§ Directions for this task:
The first line of the entries through the line bearing "пресс-формы (обычно металлические)": copy these lines exactly and return nothing else.

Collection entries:
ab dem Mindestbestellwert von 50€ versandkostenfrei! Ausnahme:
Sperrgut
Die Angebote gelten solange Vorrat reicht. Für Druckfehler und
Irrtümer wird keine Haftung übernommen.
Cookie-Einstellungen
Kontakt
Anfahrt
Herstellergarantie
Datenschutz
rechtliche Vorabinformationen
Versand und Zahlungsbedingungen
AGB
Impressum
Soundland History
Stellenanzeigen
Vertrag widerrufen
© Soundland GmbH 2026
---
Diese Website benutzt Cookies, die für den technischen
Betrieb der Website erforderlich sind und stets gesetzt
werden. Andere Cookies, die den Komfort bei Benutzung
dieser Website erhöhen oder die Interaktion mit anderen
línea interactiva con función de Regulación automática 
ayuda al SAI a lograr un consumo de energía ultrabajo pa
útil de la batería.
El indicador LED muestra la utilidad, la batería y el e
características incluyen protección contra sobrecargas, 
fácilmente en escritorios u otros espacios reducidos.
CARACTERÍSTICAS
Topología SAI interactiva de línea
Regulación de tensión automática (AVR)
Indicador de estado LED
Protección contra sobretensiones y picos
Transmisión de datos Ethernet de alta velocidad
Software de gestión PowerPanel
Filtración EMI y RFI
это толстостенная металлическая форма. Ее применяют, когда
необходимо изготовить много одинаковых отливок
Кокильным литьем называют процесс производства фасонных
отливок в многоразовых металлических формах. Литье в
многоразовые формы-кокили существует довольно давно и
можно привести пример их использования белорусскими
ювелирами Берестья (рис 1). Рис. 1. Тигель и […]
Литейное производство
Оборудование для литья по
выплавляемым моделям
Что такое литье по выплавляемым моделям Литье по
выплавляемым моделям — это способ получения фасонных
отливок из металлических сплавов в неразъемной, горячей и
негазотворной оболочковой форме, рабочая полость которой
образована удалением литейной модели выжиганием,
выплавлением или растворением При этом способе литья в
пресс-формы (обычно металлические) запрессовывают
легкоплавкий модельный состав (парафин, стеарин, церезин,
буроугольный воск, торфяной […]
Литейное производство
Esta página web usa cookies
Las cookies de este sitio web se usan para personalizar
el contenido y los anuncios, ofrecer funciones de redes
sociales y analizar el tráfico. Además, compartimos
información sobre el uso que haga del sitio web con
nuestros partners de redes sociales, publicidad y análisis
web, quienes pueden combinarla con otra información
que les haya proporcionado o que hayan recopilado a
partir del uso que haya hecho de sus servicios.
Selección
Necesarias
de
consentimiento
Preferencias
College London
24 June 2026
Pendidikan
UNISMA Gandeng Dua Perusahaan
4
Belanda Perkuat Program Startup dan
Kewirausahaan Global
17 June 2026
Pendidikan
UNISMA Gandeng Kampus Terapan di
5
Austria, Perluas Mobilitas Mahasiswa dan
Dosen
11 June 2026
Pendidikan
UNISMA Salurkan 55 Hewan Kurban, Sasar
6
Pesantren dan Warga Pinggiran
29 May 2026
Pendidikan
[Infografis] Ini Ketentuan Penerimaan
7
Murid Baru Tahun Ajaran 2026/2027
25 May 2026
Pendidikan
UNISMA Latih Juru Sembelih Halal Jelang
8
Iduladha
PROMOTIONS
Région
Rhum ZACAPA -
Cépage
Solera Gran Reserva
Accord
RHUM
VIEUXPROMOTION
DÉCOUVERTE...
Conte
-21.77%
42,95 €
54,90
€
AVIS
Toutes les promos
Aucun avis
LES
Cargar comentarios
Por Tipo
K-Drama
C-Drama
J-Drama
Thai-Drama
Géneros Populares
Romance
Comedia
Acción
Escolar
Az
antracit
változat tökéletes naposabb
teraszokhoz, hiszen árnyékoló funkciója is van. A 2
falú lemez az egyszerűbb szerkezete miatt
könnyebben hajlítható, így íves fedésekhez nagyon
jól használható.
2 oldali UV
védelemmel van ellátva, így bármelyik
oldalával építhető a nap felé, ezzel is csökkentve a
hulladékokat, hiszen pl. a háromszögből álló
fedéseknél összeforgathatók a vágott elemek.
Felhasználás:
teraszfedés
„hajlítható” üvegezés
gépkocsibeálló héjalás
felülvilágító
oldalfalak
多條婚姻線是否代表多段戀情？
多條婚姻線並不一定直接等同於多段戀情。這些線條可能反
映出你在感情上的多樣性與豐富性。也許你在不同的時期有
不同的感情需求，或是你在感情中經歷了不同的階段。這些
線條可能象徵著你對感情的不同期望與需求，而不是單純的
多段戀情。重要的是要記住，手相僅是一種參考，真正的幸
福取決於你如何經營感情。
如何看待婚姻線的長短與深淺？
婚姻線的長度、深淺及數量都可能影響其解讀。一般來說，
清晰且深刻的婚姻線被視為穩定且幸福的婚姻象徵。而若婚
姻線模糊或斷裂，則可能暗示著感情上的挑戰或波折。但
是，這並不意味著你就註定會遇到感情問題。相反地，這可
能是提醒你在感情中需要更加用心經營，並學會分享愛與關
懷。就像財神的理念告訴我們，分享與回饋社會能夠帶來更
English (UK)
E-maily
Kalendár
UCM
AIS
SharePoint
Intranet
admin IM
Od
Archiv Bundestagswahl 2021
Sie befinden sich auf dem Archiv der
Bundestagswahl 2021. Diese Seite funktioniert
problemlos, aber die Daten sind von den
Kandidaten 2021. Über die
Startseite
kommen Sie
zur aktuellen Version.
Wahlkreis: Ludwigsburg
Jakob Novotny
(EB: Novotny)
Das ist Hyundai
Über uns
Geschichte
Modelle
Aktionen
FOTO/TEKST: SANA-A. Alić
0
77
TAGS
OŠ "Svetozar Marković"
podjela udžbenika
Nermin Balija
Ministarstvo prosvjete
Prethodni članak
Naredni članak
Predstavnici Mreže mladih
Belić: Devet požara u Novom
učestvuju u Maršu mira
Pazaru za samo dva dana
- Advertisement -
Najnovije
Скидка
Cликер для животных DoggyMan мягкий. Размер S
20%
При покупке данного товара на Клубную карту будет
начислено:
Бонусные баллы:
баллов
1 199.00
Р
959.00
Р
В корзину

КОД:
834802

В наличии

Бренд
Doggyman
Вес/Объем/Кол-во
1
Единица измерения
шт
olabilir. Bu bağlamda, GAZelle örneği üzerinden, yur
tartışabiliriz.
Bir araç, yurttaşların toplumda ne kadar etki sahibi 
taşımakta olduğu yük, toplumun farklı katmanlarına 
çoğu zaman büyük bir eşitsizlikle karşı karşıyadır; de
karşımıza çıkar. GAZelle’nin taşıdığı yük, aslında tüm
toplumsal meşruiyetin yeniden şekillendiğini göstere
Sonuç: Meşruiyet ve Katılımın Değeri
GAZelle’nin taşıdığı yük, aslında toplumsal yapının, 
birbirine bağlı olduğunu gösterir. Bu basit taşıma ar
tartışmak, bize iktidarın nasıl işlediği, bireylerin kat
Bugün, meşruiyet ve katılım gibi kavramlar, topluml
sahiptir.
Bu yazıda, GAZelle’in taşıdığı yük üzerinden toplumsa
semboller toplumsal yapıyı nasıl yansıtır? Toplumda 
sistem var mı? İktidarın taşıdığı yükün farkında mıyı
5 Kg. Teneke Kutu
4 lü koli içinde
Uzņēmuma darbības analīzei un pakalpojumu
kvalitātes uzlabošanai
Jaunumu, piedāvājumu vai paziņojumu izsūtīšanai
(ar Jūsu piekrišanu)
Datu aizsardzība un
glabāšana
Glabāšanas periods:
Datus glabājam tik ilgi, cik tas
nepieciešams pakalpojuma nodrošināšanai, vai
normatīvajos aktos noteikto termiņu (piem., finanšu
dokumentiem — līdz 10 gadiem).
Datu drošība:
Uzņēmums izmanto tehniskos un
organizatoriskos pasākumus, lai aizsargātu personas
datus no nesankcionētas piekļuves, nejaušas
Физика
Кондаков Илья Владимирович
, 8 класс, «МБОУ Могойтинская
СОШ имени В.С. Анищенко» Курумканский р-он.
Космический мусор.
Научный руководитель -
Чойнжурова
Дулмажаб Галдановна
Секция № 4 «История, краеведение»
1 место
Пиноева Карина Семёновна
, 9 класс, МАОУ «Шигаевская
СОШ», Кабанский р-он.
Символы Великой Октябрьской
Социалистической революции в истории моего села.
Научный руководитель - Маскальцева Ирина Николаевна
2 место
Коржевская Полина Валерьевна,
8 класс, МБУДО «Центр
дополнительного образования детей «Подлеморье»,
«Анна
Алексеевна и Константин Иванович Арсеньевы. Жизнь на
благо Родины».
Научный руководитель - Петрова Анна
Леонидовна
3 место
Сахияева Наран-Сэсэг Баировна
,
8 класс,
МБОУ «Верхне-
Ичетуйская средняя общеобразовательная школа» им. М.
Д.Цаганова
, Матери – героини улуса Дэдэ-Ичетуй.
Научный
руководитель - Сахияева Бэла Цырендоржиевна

§ Solution to this problem:
ab dem Mindestbestellwert von 50€ versandkostenfrei! Ausnahme:
Sperrgut
Die Angebote gelten solange Vorrat reicht. Für Druckfehler und
Irrtümer wird keine Haftung übernommen.
Cookie-Einstellungen
Kontakt
Anfahrt
Herstellergarantie
Datenschutz
rechtliche Vorabinformationen
Versand und Zahlungsbedingungen
AGB
Impressum
Soundland History
Stellenanzeigen
Vertrag widerrufen
© Soundland GmbH 2026
---
Diese Website benutzt Cookies, die für den technischen
Betrieb der Website erforderlich sind und stets gesetzt
werden. Andere Cookies, die den Komfort bei Benutzung
dieser Website erhöhen oder die Interaktion mit anderen
línea interactiva con función de Regulación automática 
ayuda al SAI a lograr un consumo de energía ultrabajo pa
útil de la batería.
El indicador LED muestra la utilidad, la batería y el e
características incluyen protección contra sobrecargas, 
fácilmente en escritorios u otros espacios reducidos.
CARACTERÍSTICAS
Topología SAI interactiva de línea
Regulación de tensión automática (AVR)
Indicador de estado LED
Protección contra sobretensiones y picos
Transmisión de datos Ethernet de alta velocidad
Software de gestión PowerPanel
Filtración EMI y RFI
это толстостенная металлическая форма. Ее применяют, когда
необходимо изготовить много одинаковых отливок
Кокильным литьем называют процесс производства фасонных
отливок в многоразовых металлических формах. Литье в
многоразовые формы-кокили существует довольно давно и
можно привести пример их использования белорусскими
ювелирами Берестья (рис 1). Рис. 1. Тигель и […]
Литейное производство
Оборудование для литья по
выплавляемым моделям
Что такое литье по выплавляемым моделям Литье по
выплавляемым моделям — это способ получения фасонных
отливок из металлических сплавов в неразъемной, горячей и
негазотворной оболочковой форме, рабочая полость которой
образована удалением литейной модели выжиганием,
выплавлением или растворением При этом способе литья в
пресс-формы (обычно металлические) запрессовывают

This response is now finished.